The enlisted leaders argue that the changes to retirement have shaken the foundation of those currently serving and worry the legislation could damage readiness and retention.
Without people, they said, there would be no one to run the hardware the Pentagon wrangles to fund or fight wars.
“The mission is always going to be first, but you can’t complete a mission without taking care of your people first. There’s many places they can cut the budget vice going after military personnel,” Kent said.
According to Military Times calculations, a service member who retires as an E-7 with 22 years of service would see an average loss of $100,000 by the time he or she reached age 62, while an O-5 stands to lose $121,000.
Of the enlisted leaders who spoke out, Tilley would be unaffected by the cuts because of his age. Kent and Patton would face two to three years of COLA reductions while Bowen, Roy and Campa would all see at least five years of COLA cuts.

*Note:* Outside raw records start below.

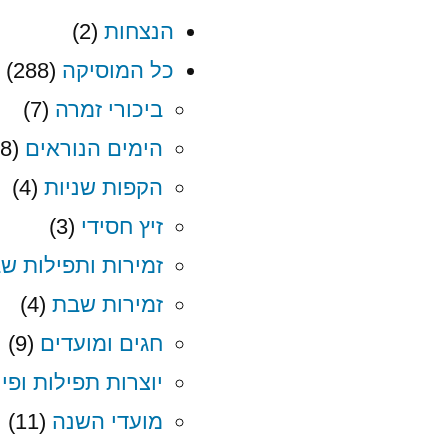
הנצחות
(2)
כל המוסיקה
(288)
ביכורי זמרה
(7)
הימים הנוראים
(18)
הקפות שניות
(4)
זיץ חסידי
(3)
זמירות ותפילות ש
זמירות שבת
(4)
חגים ומועדים
(9)
יוצרות תפילות ופי
מועדי השנה
(11)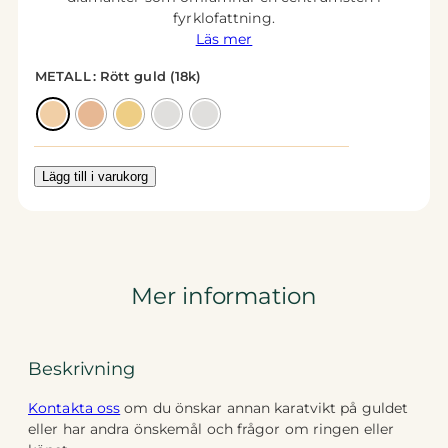
fyrklofattning.
Läs mer
METALL
: Rött guld (18k)
Lägg till i varukorg
Mer information
Beskrivning
Kontakta oss
om du önskar annan karatvikt på guldet
eller har andra önskemål och frågor om ringen eller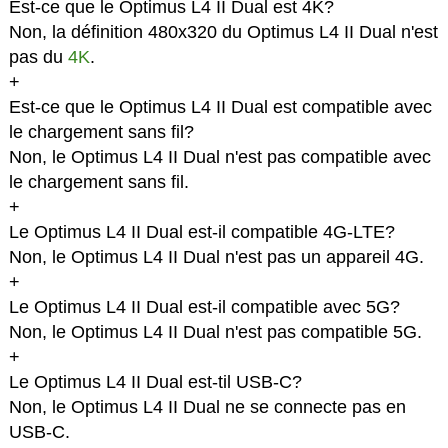
Est-ce que le Optimus L4 II Dual est 4K?
Non, la définition 480x320 du Optimus L4 II Dual n'est
pas du
4K
.
+
Est-ce que le Optimus L4 II Dual est compatible avec
le chargement sans fil?
Non, le Optimus L4 II Dual n'est pas compatible avec
le chargement sans fil.
+
Le Optimus L4 II Dual est-il compatible 4G-LTE?
Non, le Optimus L4 II Dual n'est pas un appareil 4G.
+
Le Optimus L4 II Dual est-il compatible avec 5G?
Non, le Optimus L4 II Dual n'est pas compatible 5G.
+
Le Optimus L4 II Dual est-til USB-C?
Non, le Optimus L4 II Dual ne se connecte pas en
USB-C.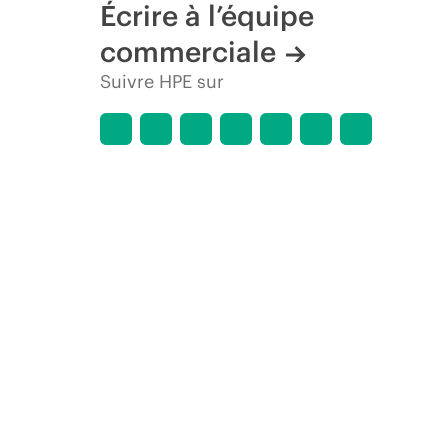
Écrire à l’équipe
commerciale
Suivre HPE sur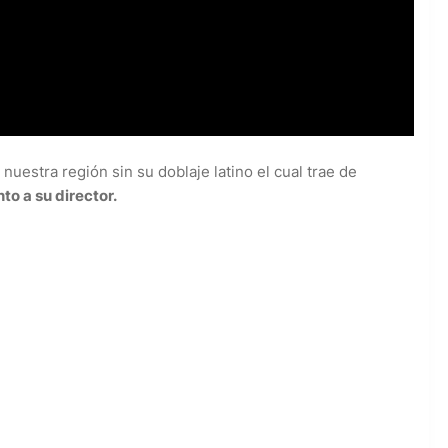
nuestra región sin su doblaje latino el cual trae de
to a su director.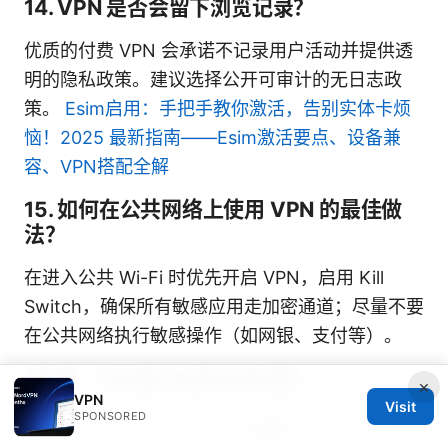
14. VPN 是否会留下浏览记录？
优质的付费 VPN 会承诺不记录用户活动并提供透
明的隐私政策。建议选择公开可审计的无日志政
策。
Esim启用：手把手教你激活，告别实体卡烦
恼！2025 最新指南——Esim激活要点、设备兼
容、VPN搭配全解
15. 如何在公共网络上使用 VPN 的最佳做
法？
在进入公共 Wi-Fi 时优先开启 VPN，启用 Kill
Switch，确保所有敏感应用走加密通道；尽量不要
在公共网络执行敏感操作（如网银、支付等）。
结语（无独立结论段落）
×
VPN
Visit
SPONSORED
通过以上内容，你应该对手机翻墙、VPN 的选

None of the flag officers who spoke in favor of the cuts would be affected by the reductions. The three four-stars will earn, combined, more than $560,800 in retirement pay in 2014.
Yet the senior enlisted group said they don’t take issue with those or any other officers’ retirement pay. Instead, they believe someone needs to let lawmakers know that many retired service members do not have high-paying second careers and lack the education or experience to get one.
“God bless ’em,” Patton said, referring to the general officers. “They’ve earned what they get, and we’re not knocking them. But we served with an agreement that our retirement pay would keep up with inflation, and to use a COLA to control defense spending is ridiculous. I think we’ve already paid at the office.”
Members of the Joint Chiefs of Staff, including Army Gen. Ray Odierno, were surprised when news of the COLA reduction emerged during debate on the budget act, co-authored by Rep. Paul Ryan, R-Wis., and Sen. Patty Murray, D-Wash.
But Defense Secretary Chuck Hagel said the move opens a dialogue with Congress to “realign priorities and address needed reforms.”
The Military Compensation and Retirement Modernization Commission is in the process of reviewing the current pay and benefits packages and is expected to make recommendations on reform by 2015. Meanwhile, military support and veterans organizations are pressing for repeal of the COLA reductions.
President Obama signed the omnibus spending bill, which included a provision to overturn the cuts for medically retired personnel and survivors receiving annuities under the Survivor Benefits Plan. And several lawmakers have proposed legislation that would undo the cuts for all retirees.
The Senate Armed Services Committee will conduct a hearing Tuesday on the impact that the reductions, which are expected to save the federal government $6 billion, would have on retirees.
Campa said he will watch the legislation closely.
“I’ve heard people say it’s not a big deal — it’s not that much money. But if it’s not a lot, don’t do it, because the cost of doing this is too high a price to pay.”